病魔と闘う夫への接し方に苦悩、そして後悔
島田さんは、当時の自身の行動を振り返り、涙ながらに語ります。
「夫の精神不安定はお薬の影響だと分かっていたのに…。もっと優しくしてあげればよかった。けれど、当時の私には余裕がなかったんです。」
愛娘との別れ…10年間の空白が生んだ心の傷
夫の死後、島田さんは女手一つで娘を育てようと決意します。しかし、周囲からは「母親が一人で子供を育てるのは難しい」との声が。悩んだ末、島田さんは泣く泣く娘を、経済的に余裕のあった実母に預けることを決断します。
「娘と離れて暮らす10年間は、本当に辛かった。でも、娘に会うたびに成長を感じ、その姿が私の生きる糧になりました。」
再会、そして…「あの時、泣いて謝ってくれた娘」
10年の時を経て、娘は島田さんの元へ。反抗期を迎えた娘との生活は決して楽ではありませんでしたが、島田さんは「娘がそばにいてくれるだけで幸せ」と語ります。
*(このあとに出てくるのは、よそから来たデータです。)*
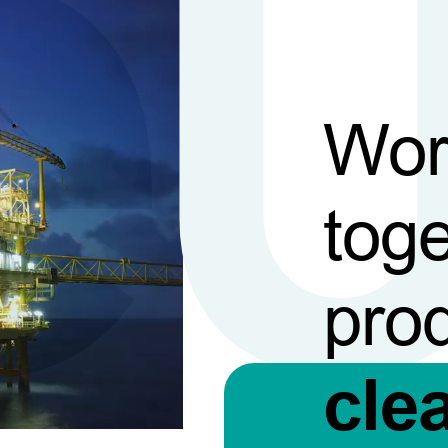
Wor
toge
pro
cle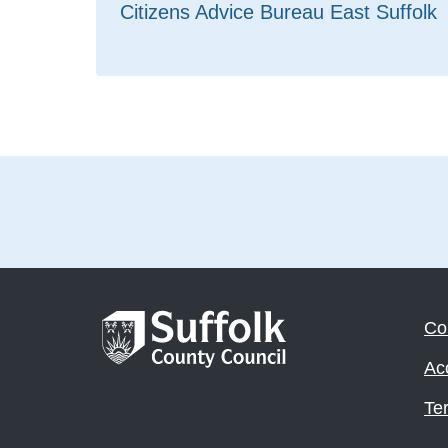
Citizens Advice Bureau East Suffolk
Co
Acc
Te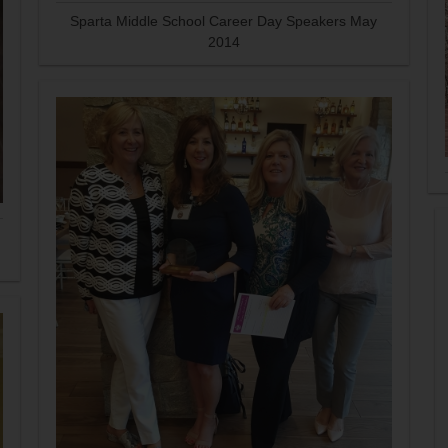
Sparta Middle School Career Day Speakers May
2014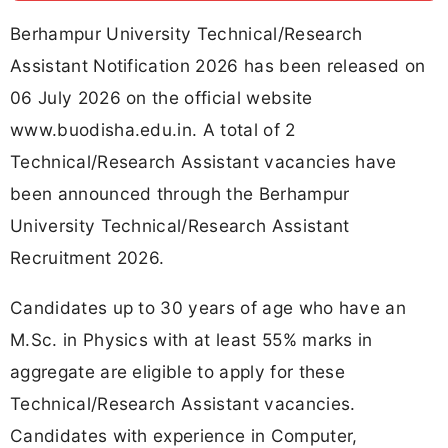
Berhampur University Technical/Research
Assistant Notification 2026 has been released on
06 July 2026 on the official website
www.buodisha.edu.in. A total of 2
Technical/Research Assistant vacancies have
been announced through the Berhampur
University Technical/Research Assistant
Recruitment 2026.
Candidates up to 30 years of age who have an
M.Sc. in Physics with at least 55% marks in
aggregate are eligible to apply for these
Technical/Research Assistant vacancies.
Candidates with experience in Computer,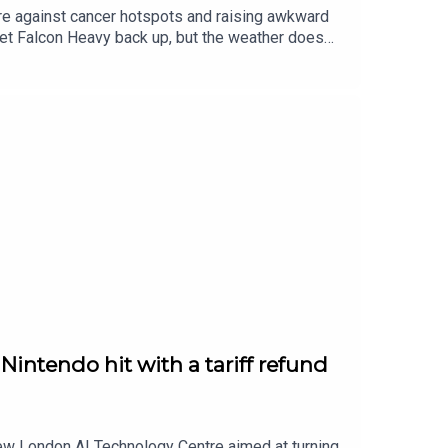
sure against cancer hotspots and raising awkward
et Falcon Heavy back up, but the weather does
d of Hatred — the kind of expansion that eats your
intendo hit with a tariff refund
new London AI Technology Centre aimed at turning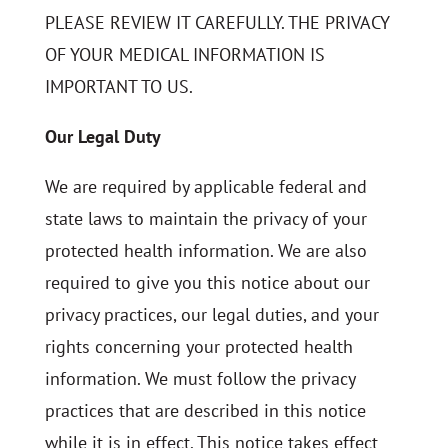
PLEASE REVIEW IT CAREFULLY. THE PRIVACY
OF YOUR MEDICAL INFORMATION IS
IMPORTANT TO US.
Our Legal Duty
We are required by applicable federal and
state laws to maintain the privacy of your
protected health information. We are also
required to give you this notice about our
privacy practices, our legal duties, and your
rights concerning your protected health
information. We must follow the privacy
practices that are described in this notice
while it is in effect. This notice takes effect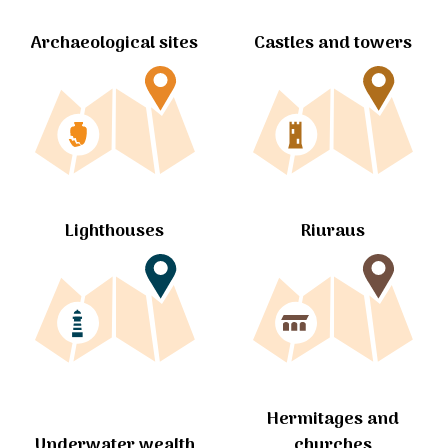
Archaeological sites
Castles and towers
Lighthouses
Riuraus
Hermitages and
churches
Underwater wealth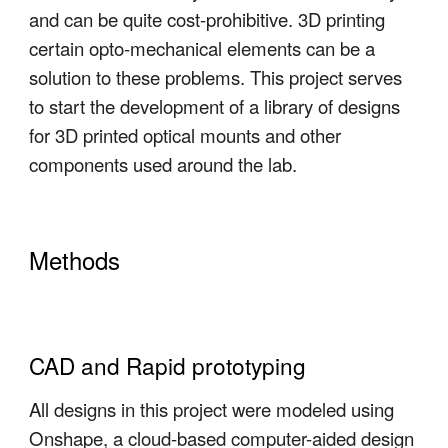
and can be quite cost-prohibitive. 3D printing
certain opto-mechanical elements can be a
solution to these problems. This project serves
to start the development of a library of designs
for 3D printed optical mounts and other
components used around the lab.
Methods
CAD and Rapid prototyping
All designs in this project were modeled using
Onshape, a cloud-based computer-aided design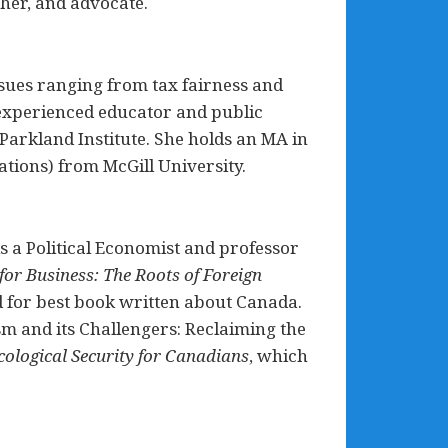
cher, and advocate.
issues ranging from tax fairness and
n experienced educator and public
Parkland Institute. She holds an MA in
ations) from McGill University.
s a Political Economist and professor
for Business: The Roots of Foreign
d for best book written about Canada.
sm and its Challengers: Reclaiming the
cological Security for Canadians
, which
「ある日、娘が泣きながら『あの時、お母さんから離れてごめんなさい』と言ってくれたんです。その言葉に、私の心は救われました。」
島田さんは、自らの経験を通して、子育ての難しさ、そして家族の大切さを改めて実感したと言います。彼女の壮絶な人生経験は、多くの人の心を打ち、勇気を与えてくれるでしょう。